Locate the line that contains "thumb cmc: (985, 768)" in the entries below. Retype it and all following lines through the final one, character for character.

→ **Records provided**
----

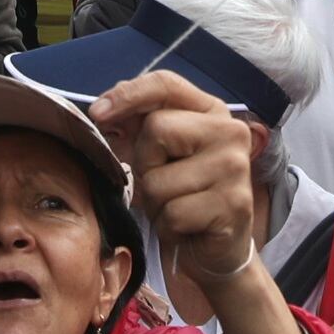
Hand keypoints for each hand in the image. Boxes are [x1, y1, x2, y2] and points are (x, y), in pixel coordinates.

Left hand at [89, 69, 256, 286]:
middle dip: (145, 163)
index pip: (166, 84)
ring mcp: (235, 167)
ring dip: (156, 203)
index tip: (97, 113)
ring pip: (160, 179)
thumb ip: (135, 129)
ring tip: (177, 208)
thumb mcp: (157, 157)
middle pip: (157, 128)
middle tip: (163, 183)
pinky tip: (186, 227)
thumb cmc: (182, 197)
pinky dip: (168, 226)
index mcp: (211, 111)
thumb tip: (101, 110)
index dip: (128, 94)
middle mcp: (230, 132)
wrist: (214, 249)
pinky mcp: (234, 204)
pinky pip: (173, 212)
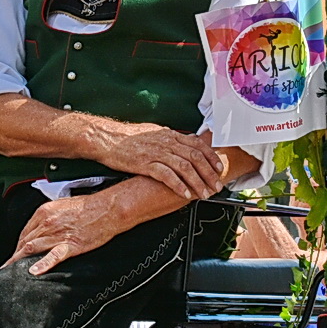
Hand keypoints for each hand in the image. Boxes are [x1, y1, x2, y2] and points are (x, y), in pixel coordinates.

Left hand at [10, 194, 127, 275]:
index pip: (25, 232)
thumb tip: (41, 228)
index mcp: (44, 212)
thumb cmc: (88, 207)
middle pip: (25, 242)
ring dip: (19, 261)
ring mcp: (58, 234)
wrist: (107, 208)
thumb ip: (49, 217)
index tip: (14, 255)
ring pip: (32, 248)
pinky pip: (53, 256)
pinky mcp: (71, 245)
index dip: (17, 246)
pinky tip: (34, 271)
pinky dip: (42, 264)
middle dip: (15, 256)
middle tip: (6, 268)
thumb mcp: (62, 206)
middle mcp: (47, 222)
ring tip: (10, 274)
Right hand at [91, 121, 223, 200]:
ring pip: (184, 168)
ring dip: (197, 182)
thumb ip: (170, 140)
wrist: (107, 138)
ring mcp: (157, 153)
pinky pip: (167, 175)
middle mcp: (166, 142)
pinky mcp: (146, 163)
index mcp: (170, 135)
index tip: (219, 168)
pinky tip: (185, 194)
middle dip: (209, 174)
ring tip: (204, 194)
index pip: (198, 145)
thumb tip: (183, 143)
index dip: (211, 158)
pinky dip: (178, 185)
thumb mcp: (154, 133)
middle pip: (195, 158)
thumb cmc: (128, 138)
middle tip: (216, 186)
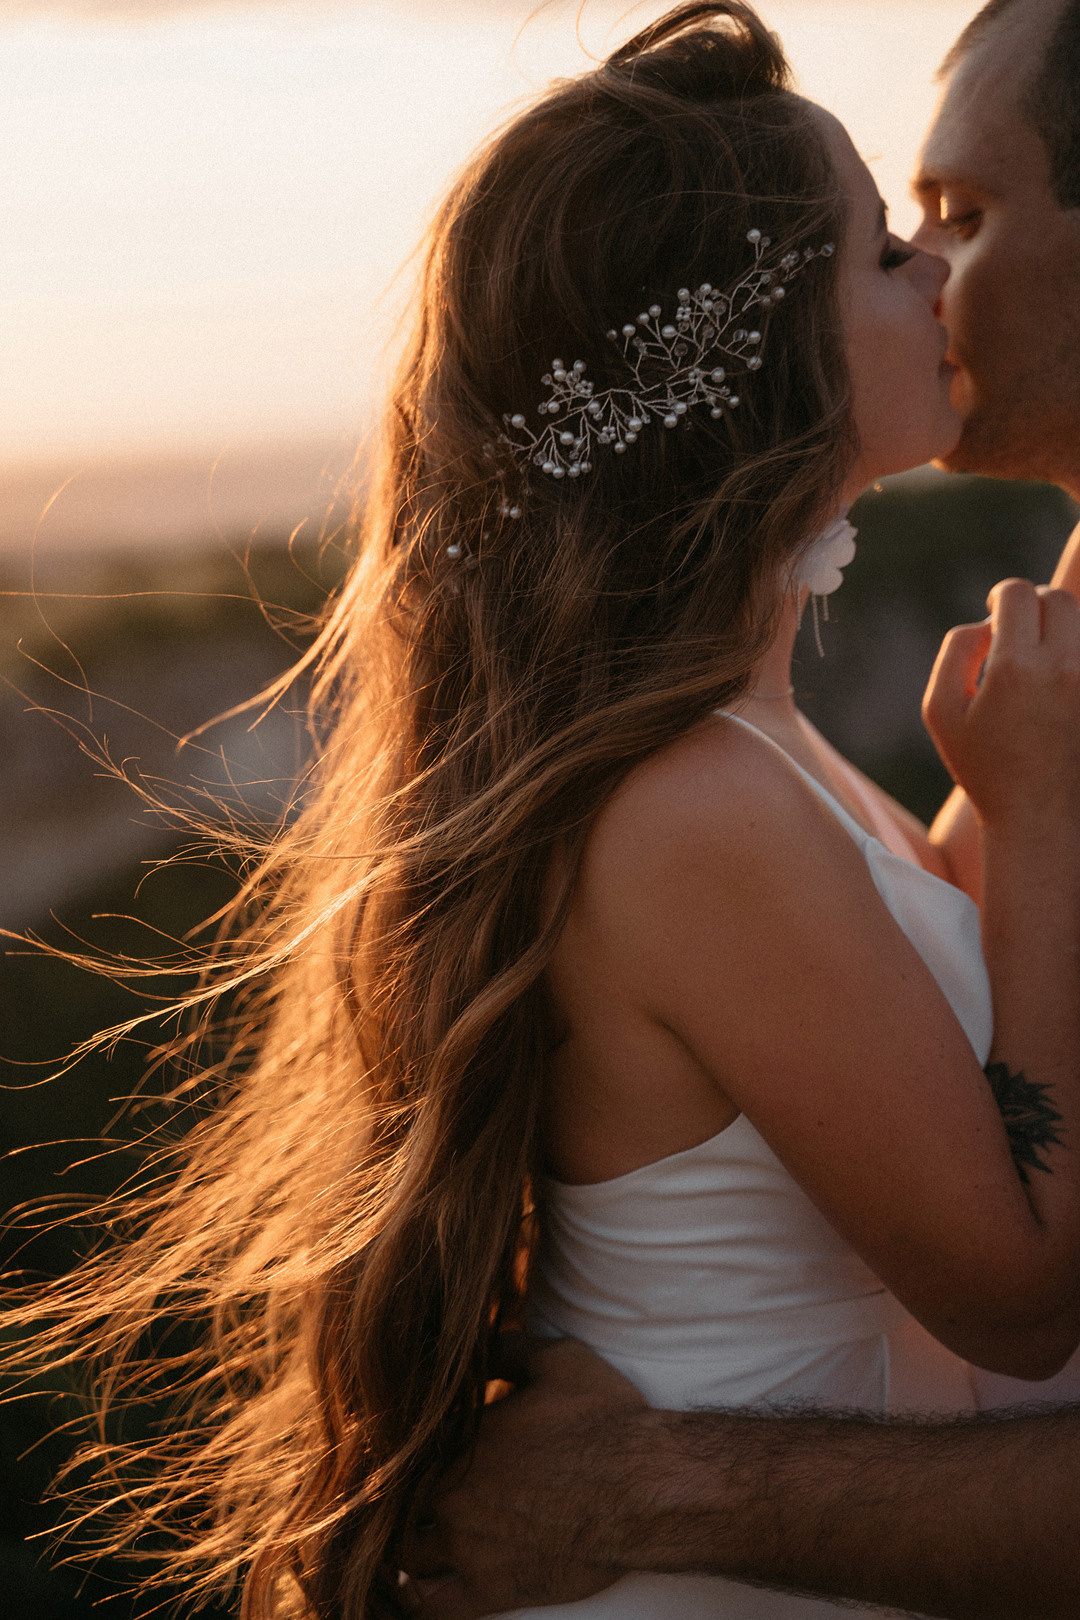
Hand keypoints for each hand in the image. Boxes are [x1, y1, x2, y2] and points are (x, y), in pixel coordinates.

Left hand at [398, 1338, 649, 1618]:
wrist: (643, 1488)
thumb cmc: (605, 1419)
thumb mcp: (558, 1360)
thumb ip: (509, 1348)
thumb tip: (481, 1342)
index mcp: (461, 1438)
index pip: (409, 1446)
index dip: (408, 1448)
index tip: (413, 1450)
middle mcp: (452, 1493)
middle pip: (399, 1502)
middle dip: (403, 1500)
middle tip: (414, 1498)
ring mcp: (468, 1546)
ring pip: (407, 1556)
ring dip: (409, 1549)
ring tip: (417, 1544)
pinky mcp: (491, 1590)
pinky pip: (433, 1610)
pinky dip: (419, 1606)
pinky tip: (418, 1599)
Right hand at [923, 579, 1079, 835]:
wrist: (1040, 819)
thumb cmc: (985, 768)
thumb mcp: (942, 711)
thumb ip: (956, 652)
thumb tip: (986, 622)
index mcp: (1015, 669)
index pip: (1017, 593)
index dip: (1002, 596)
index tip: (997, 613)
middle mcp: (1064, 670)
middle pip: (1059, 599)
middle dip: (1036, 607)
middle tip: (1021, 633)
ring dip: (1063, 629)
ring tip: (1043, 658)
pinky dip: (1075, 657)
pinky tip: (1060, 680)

----

→ **Task output**
thumb cmc: (985, 768)
thumb mcp: (942, 711)
thumb ip: (956, 652)
thumb tip: (986, 622)
index mcp: (1015, 669)
index pip: (1017, 593)
index dip: (1002, 596)
index tip: (997, 613)
middle mcp: (1064, 670)
middle pip: (1059, 599)
middle dip: (1036, 607)
middle tip: (1021, 633)
ring dip: (1063, 629)
ring tip: (1043, 658)
pinky dip: (1075, 657)
pinky tip: (1060, 680)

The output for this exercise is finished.